■ **Exercise requirements**:
Filter the listing below, keeping every line that holds "their".

■ **Exercise materials**:
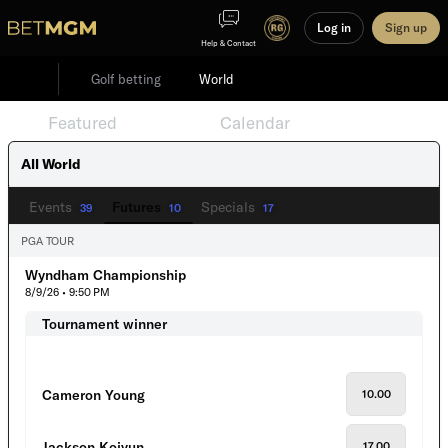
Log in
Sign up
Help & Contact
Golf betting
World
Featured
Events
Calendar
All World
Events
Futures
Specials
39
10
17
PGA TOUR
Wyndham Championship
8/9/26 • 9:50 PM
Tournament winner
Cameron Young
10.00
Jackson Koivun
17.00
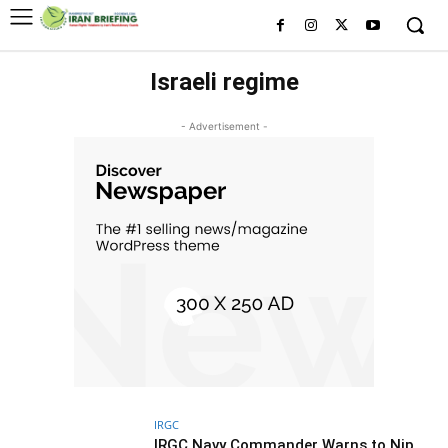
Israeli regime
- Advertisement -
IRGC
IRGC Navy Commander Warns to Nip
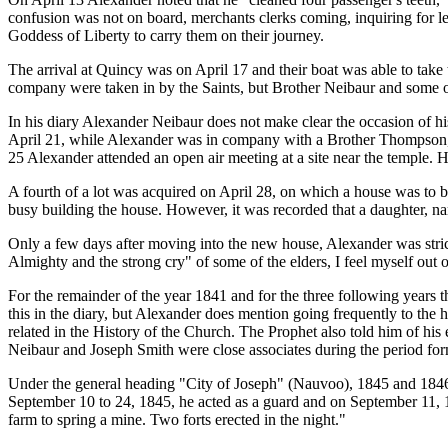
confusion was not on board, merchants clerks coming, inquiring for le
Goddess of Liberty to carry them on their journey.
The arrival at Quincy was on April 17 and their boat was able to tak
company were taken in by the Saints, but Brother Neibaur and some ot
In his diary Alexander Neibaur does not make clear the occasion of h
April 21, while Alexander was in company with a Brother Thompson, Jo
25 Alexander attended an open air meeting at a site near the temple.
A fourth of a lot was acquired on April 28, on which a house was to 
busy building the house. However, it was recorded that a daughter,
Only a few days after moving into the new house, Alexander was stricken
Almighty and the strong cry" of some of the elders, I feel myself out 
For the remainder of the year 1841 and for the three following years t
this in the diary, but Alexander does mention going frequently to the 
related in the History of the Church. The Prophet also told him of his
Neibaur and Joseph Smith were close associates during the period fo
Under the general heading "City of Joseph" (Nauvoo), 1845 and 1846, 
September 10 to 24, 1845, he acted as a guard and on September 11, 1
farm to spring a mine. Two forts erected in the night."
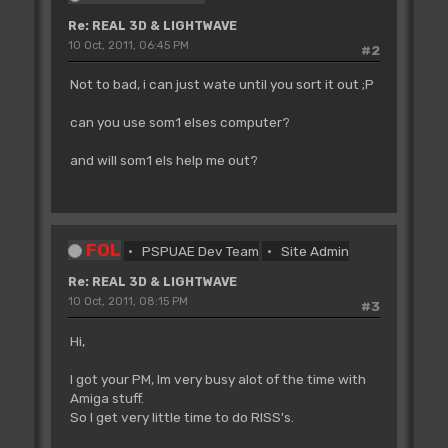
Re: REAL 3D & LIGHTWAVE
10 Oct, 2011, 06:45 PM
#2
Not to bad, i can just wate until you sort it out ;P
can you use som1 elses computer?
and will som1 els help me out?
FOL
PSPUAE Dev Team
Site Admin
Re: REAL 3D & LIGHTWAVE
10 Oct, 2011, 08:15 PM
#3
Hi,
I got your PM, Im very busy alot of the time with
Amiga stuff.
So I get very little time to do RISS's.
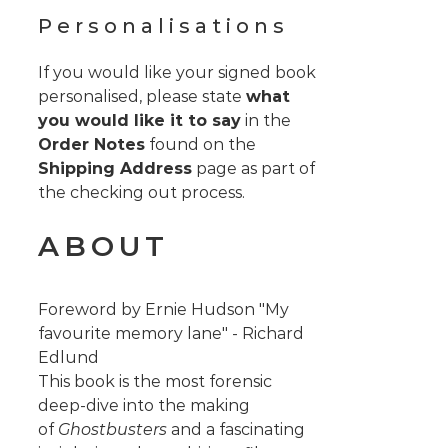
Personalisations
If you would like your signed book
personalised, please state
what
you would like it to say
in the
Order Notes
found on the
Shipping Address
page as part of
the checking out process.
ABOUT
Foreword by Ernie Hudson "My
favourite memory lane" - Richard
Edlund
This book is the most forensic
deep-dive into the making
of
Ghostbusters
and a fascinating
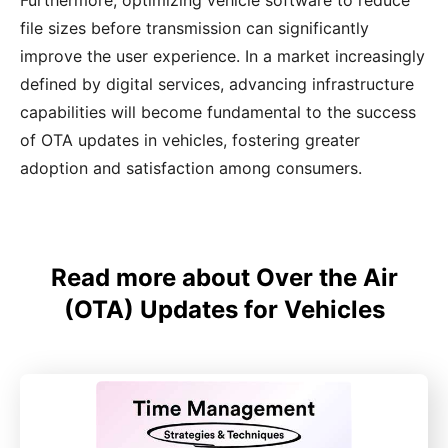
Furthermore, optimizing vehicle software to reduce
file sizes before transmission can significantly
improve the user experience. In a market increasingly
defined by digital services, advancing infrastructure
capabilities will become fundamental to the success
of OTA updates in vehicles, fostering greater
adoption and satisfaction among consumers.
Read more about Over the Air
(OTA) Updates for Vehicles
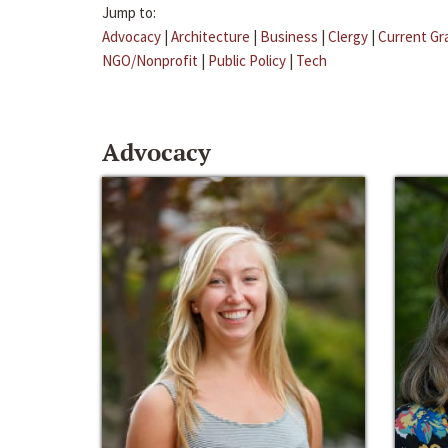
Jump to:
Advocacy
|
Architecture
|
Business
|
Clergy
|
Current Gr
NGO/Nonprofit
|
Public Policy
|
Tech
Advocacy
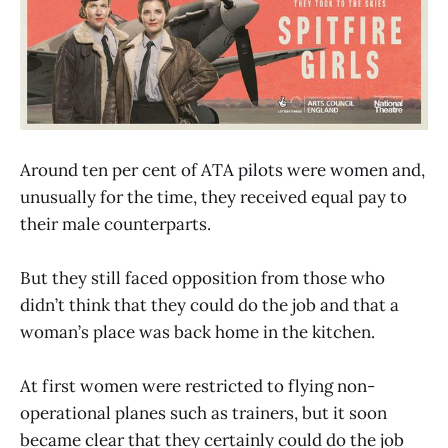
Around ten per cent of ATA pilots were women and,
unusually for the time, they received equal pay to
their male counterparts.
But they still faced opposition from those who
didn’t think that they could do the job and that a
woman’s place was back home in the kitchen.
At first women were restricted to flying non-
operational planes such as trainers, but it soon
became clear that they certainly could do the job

■ **Solution to this task**:
Goddess of Liberty to carry them on their journey.
The arrival at Quincy was on April 17 and their boat was able to tak
their male counterparts.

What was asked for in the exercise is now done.